Today's New York Times discusses how airports are now concerned with making passengers' experiences more palatable. This is a welcome effort, considering the ever-increasing wave of delays, cancellations and other disruptions in flight schedules. It's especially good news for consultants who find themselves constantly on the go (and also for aviation consultants, who have a big job ahead of them in helping to appease aggravated travelers).
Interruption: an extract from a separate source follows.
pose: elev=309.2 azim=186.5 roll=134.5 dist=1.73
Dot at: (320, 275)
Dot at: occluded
As some consolation, airports have been adding amenities like spas, fitness centers and walk-in medical clinics - these are great features if you're intent on spending a great deal of time in an airport. But what people really want to do is get out of the airport as fast as possible, so airports are also (finally) starting to address the issue of inefficiencies in the check-in and security process. In its new American Airlines terminal, Kennedy Airport added two additional luggage scanners and integrated them into a baggage-handling system so passengers no longer have to carry their bags to the scanner. Hartsfield-Jackson Atlanta International is working to improve its "people mover" rail system; over the next three years, the airport hopes to have the system running 15 seconds faster than it runs now (every 105 seconds).
But before you get excited about all of these improvements, William R. DeCota, director of aviation for the Port Authority of New York and New Jersey, said most problems passengers encounter at airports won't be permanently fixed until airspace issues are resolved. Until then, plan on a workout, a quick massage and taking a stroll around the in-house art exhibit before your flight actually takes off.